Will a sense of touch similar to that of humans ever be developed in robots? Results on the physics of friction for fingerprint-like ridges sliding across textured surfaces may lead the way to tactile robotic sensors.
When we rub a finger across a surface, our sense of touch is remarkably adept at distinguishing between different textures1. For example, astute clothes shoppers can easily feel the difference in texture between cotton and lower quality polyester fabrics, just as experienced cashiers can spot counterfeit banknotes from the feel of the paper. Writing in Physical Review Letters, Wandersman et al.2 provide a major advance towards understanding the physics behind these tactile sensations, showing how a modulated frictional signal is generated by fingerprint-like ridges rubbing against the roughness of an opposing surface. This improved understanding of the relationship between friction and surface textures should have an impact in many areas, but particularly in the field of tactile sensors for robotic design. Incorporating sensors capable of mimicking the human sense of touch has long been recognized3 as important for improving the ability of robots to grasp objects firmly without damaging them.
Wandersman et al.2 present measurements and analysis of the tangential or friction force generated as a rubbery elastomer block with periodic surface ridges slides over a rough glass surface. The ridges on the elastomer surface, which have periods ranging from 125 to 760 micrometres, serve as stand-ins for the epidermal ridges on human fingers (Fig. 1a). They show that, when pressed against the glass surface to form contact regions several millimetres in diameter, the elastomer deforms around the rough surface texture in the same way as the epidermal ridges would if pressed against such a surface.

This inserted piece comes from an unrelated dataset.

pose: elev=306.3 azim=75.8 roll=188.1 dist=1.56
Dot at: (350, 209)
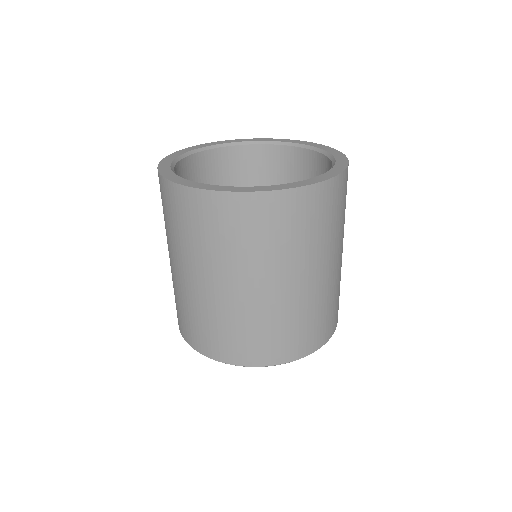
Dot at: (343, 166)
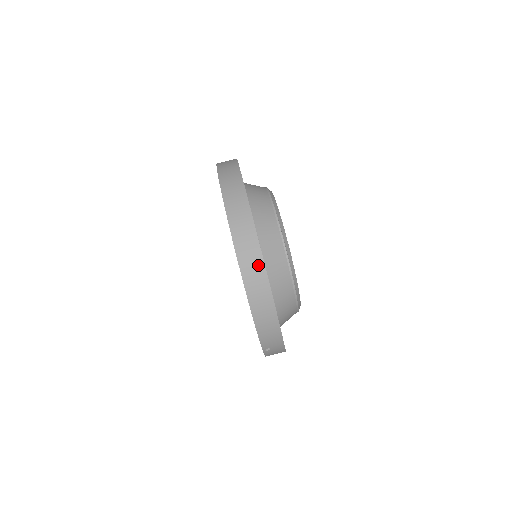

With numerous ridges in contact, one might expect that any periodic variation in the friction force due to these ridges would average out; indeed, this can be shown analytically if the friction force generated in each microscopically small area in contact (much smaller than the width of a ridge) is strictly proportional to the local normal or loading force pressing the two surfaces into contact over this area. This linear relationship between the friction and load forces is usually referred to as Amontons' law of friction4, which states that the friction force, F, is proportional to the loading force, L, or F = μL, where μ is the coefficient of friction. However, the authors find that, rather than this friction modulation averaging to zero, the net friction acting on the elastomer block goes up and down slightly (by up to a few per cent) during the sliding experiments (Fig. 1b), with the same period as the ridges. And, surprisingly, the amplitude of this modulation actually increases when the net loading force increases.
One of the fundamental advances provided by Wandersman et al.2 is their analysis showing that, if the local friction coefficient depends even slightly on pressure (which is equivalent to friction being slightly non-linear with load), the modulation in friction can increase with loading force. They find good agreement between the experiments and a model in which friction varies non-linearly with load: F = ALγ, where γ = 0.87 ± 0.04 and A is a constant. In this model, the roughness of the surface against which the fingerprint-like ridges are being slid has the important role of providing a heterogeneous distribution of contact pressure locally along the ridges. As the roughness increases, a wider distribution of loading pressure occurs, leading to a larger modulation in friction as a result of the non-linear nature of friction with load. The spatial period of the ridges serves to concentrate the minute variation of friction caused by these texture-induced pressure modulations all at one frequency, making it much easier to discern this variation from the average net friction.
The sliding of fingerprint-like ridges over surfaces is not the only area in which Wandersman and colleagues' analysis should apply. Because friction forces are rarely strictly linear with loading forces (as postulated in Amontons' law)5, we believe that this analysis could provide a valuable way to use friction fluctuations to characterize surface roughness on many types of material pairs sliding against each other. The amplitude and the load-dependence of the fluctuations reveal information on the surface's topographic characteristics at length scales much smaller than that of the patterned ridges. As a result, we think that one exciting area to which the method developed by Wandersman et al.2 could be extended is the characterization of surface roughness down to the nanometre scale or even smaller atomic length scales.
For example, for many years, atomic-scale modulations of friction have been observed when the sharp tip of an atomic force microscope (AFM) slides across the periodic arrangement of atoms on a crystalline surface6. However, these AFM experiments typically require very small loading forces (nanonewtons) to maintain a contact area of only a few nanometres in diameter in order to see the atomic-scale modulation of friction. But, perhaps, with suitably designed patterned ridges and friction sensors, this ability to sense the atomic-level contribution to the friction modulation could be extended from the current nanometre-sized contact zones of AFMs to millimetre-sized contact zones, allowing future robotic fingers to feel the atomic-level contribution to surface texture.